EXCERPT TO READ:
Tuesday, March 30, 2010

Full Worm Moon

March's Full Moon is called the Worm Moon, which is a bit better fit here than the snow moon last month. It's got a nice garden theme, named after the earthworms that should be active in the warming soil by this time. I have seen some, so I decided that's a good moon name.

I think from now on I'm going to do a general garden update each full moon. That will give me a nice, easy to remember, regular interval to keep track of my garden's progress. I haven't done a general overview of my garden since early February, and by now a lot has changed. The days are getting noticeably warmer, for one thing. It's 83 degrees F right now. I'm really looking forward to the summer produce like tomatoes and squash. Not so much the summer heat.

Speaking of tomatoes, I've now got all of them planted except the Yellow Pears, which will be planted soon. I'm planting them in the two foot border around the garden. I like the idea of looking out the bedroom window to a wall of tomatoes. I'm going to end up with about 30 tomato plants. I hope that's enough! It seems like ages since I've tasted a home-grown tomato, and I plan on preserving lots of salsa, pasta sauce, dried tomatoes, and maybe try something new like ketchup. Considering all the tomato products I eat, I figure it's not possible to grow too many tomatoes.

JOB 1:
Answer these from the Full Worm Moon post:
(a) What name is given to March's full moon?
(b) What temperature does the writer give for right now?
(c) Which tomatoes are still waiting to be planted?
JOB 2: Reproduce the stretch of the Full Worm Moon post from "Full Worm Moon" through "the summer heat.", word for word.
The material that comes next has no connection to the Full Worm Moon post.

RECORD EXCERPTS:
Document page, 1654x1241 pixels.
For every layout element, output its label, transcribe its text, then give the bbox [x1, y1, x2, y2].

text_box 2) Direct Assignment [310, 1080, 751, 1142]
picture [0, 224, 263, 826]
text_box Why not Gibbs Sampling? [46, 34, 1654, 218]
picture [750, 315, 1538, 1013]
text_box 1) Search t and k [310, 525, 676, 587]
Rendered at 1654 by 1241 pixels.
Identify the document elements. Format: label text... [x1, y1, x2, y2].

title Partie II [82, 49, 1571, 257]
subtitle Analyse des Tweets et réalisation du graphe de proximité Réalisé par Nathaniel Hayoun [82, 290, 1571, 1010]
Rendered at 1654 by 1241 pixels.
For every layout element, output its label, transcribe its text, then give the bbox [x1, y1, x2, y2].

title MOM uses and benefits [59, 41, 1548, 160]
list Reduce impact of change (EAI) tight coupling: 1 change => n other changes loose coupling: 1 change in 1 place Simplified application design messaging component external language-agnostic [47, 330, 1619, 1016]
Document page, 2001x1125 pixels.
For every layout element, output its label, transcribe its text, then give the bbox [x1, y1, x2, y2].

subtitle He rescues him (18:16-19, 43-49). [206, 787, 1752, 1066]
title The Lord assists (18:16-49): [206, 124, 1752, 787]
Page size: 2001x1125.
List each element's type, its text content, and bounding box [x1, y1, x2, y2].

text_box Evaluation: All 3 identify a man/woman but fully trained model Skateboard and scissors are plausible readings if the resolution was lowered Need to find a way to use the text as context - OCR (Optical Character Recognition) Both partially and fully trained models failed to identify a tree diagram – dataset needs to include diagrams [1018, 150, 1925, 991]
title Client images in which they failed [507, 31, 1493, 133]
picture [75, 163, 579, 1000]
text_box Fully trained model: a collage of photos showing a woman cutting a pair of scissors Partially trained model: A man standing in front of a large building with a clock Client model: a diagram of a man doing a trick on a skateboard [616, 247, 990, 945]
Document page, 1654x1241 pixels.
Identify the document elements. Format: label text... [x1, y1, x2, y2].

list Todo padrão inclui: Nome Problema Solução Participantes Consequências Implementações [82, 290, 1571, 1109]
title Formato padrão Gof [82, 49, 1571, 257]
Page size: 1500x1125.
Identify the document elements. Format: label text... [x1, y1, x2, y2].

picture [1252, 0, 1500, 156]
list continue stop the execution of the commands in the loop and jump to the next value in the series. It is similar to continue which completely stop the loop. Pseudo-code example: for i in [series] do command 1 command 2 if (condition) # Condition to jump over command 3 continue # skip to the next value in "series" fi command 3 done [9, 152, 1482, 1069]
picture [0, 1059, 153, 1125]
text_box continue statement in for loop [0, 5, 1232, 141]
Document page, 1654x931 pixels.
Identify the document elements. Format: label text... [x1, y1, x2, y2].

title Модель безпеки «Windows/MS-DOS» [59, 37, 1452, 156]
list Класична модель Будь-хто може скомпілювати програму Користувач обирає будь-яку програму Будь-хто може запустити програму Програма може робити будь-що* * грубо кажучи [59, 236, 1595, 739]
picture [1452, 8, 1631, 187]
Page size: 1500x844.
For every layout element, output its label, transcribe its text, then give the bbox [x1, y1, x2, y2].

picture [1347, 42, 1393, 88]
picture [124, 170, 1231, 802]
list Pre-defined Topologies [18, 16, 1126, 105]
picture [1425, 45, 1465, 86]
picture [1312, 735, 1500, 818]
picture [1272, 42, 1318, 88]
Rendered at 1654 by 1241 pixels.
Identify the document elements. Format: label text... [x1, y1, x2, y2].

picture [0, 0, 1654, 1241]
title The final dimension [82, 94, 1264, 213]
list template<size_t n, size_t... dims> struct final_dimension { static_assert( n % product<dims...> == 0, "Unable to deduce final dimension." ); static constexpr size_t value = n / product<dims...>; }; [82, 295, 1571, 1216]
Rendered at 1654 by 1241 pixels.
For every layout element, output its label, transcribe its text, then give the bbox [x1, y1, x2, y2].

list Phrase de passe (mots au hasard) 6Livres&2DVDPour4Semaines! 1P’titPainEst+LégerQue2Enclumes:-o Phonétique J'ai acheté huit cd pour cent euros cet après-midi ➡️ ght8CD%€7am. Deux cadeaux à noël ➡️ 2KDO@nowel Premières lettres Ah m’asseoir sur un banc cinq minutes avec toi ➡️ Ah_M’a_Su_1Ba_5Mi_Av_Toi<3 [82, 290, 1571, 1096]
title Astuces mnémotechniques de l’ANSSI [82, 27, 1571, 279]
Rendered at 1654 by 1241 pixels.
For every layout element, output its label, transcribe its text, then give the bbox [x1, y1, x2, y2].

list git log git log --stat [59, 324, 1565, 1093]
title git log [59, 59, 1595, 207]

EXERCISE ANSWER 1:
(a) The Worm Moon
(b) 83 degrees F
(c) The Yellow Pears

EXERCISE ANSWER 2:
Full Worm Moon

March's Full Moon is called the Worm Moon, which is a bit better fit here than the snow moon last month. It's got a nice garden theme, named after the earthworms that should be active in the warming soil by this time. I have seen some, so I decided that's a good moon name.

I think from now on I'm going to do a general garden update each full moon. That will give me a nice, easy to remember, regular interval to keep track of my garden's progress. I haven't done a general overview of my garden since early February, and by now a lot has changed. The days are getting noticeably warmer, for one thing. It's 83 degrees F right now. I'm really looking forward to the summer produce like tomatoes and squash. Not so much the summer heat.